Auch nach Ansicht des BAG hat der Arbeitnehmer einen Anspruch auf einen Ersatzruhetag in Form eines von 00:00 Uhr bis 24:00 Uhr arbeitsfreien Werktags nach § 11 III 2 ArbZG, wenn er an einem auf einen Werktag fallenden Feiertag beschäftigt wird. Der arbeitsvertraglich wirksam in Bezug genommene MTV 2012 schließe den Anspruch auf Ersatzruhetage nicht aus. Zwar könne nach § 12 S. 1 Nr. 2 ArbZG in einem Tarifvertrag vereinbart werden, dass abweichend von § 11 III 2 ArbZG keine Ersatzruhetage gewährt werden müssen, einen solchen Willen müssten die Tarifvertragsparteien aber zumindest ansatzweise zum Ausdruck bringen. Dies sei im MTV 2012 nicht geschehen. Allein die Regelung eines Feiertagszuschlags rechtfertige nicht die Annahme, der Zuschlag solle „anstelle“ eines Ersatzruhetags gezahlt werden. Ein Ersatzruhetag i.S.d. § 11 III 2 ArbZG sei ein Werktag, an dem der Arbeitnehmer von 00:00 Uhr bis 24:00 Uhr keine Arbeitsleistung erbringe. Als Ersatzruhetag sei dagegen kein individueller Zeitraum mit einer Dauer von 24 Stunden zu verstehen. Dies ergebe sich aus der Auslegung der Norm. Nach dem allgemeinen Wortverständnis bezeichne ein „Tag“ regelmäßig einen Kalendertag von 00:00 Uhr bis 24:00 Uhr. Die Systematik sowie Sinn und Zweck des ArbZG würden diese Annahme ebenfalls stützen. Mit § 9 ArbZG habe der Gesetzgeber die gem. Art. 140 GG i.V.m. Art. 139 WRV garantierte Institution von Sonn- und Feiertagen so ausgestaltet, dass sich die Feiertagsruhe auf den ganzen Tag erstreckt (von 0:00 Uhr bis 24:00 Uhr). Zudem diene § 11 III 2 ArbZG dem Schutz der Gesundheit und Sicherheit des Arbeitnehmers. Dieser Auslegung stehe auch das Unionsrecht nicht entgegen. Wenn Arbeitnehmer in einer Fünf-Tage-Woche beschäftigt werden, könne ein ohnehin arbeitsfreier Werktag zwar Ersatzruhetag i.S.v. § 11 III 2ArbZG sein und er könne auch durch einen Schichtplan „gewährt“ werden, ohne dass er ausdrücklich als solcher bezeichnet werden müsse.

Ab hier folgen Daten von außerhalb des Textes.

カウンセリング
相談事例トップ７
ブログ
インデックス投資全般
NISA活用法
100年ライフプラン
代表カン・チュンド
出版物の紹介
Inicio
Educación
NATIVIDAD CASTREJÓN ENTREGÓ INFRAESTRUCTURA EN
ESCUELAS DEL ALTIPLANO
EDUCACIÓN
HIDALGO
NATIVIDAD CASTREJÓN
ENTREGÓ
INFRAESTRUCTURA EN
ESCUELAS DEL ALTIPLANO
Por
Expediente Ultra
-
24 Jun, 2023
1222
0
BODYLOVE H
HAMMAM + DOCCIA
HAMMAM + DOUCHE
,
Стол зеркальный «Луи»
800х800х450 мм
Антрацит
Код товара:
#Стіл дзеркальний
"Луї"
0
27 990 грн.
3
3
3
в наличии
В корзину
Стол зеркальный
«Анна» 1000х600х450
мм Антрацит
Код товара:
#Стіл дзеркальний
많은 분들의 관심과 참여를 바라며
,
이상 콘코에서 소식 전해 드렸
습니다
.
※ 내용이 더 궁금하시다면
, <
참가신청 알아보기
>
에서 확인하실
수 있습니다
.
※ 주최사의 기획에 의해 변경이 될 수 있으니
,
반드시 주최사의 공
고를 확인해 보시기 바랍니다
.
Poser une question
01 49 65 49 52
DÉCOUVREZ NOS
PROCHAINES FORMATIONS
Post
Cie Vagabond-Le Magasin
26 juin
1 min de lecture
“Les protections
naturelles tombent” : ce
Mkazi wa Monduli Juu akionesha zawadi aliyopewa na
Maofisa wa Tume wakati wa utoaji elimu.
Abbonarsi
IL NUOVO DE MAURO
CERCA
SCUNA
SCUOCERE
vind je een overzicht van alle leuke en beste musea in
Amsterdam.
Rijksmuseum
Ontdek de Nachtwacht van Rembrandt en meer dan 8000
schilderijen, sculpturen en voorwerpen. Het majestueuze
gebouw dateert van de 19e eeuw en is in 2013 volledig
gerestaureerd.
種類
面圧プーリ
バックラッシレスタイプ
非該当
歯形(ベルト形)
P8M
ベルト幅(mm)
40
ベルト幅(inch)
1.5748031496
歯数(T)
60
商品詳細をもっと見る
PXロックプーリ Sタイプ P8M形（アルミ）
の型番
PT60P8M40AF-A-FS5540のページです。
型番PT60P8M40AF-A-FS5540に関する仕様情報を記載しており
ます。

Der wöchentliche „Rolltag“, den die Beklagte gewährt, entspreche jedoch nicht den Anforderungen an einen Ersatzruhetag i.S.v. § 11 III 2 ArbZG.

Das BAG formulierte dazu folgende Orientierungssätze für den Rechtsanwender:

1. Werden Arbeitnehmer an einem auf einen Werktag fallenden Feiertag beschäftigt, müssen sie nach § 11 III 2 ArbZG einen Ersatzruhetag haben. Ein Ersatzruhetag in diesem Sinne ist ein Werktag, an dem der Arbeitnehmer von 00:00 Uhr bis 24:00 Uhr keine Arbeitsleistung erbringt. Ein davon abweichender individueller Zeitraum mit einer Dauer von 24 Stunden genügt nicht.

2. Nach § 12 S. 1 Nr. 2 ArbZG kann in einem Tarifvertrag vereinbart werden, dass abweichend von § 11 III 2 ArbZG keine Ersatzruhetage gewährt werden müssen. Einen solchen Willen müssen die Tarifvertragsparteien aber zumindest ansatzweise zum Ausdruck bringen.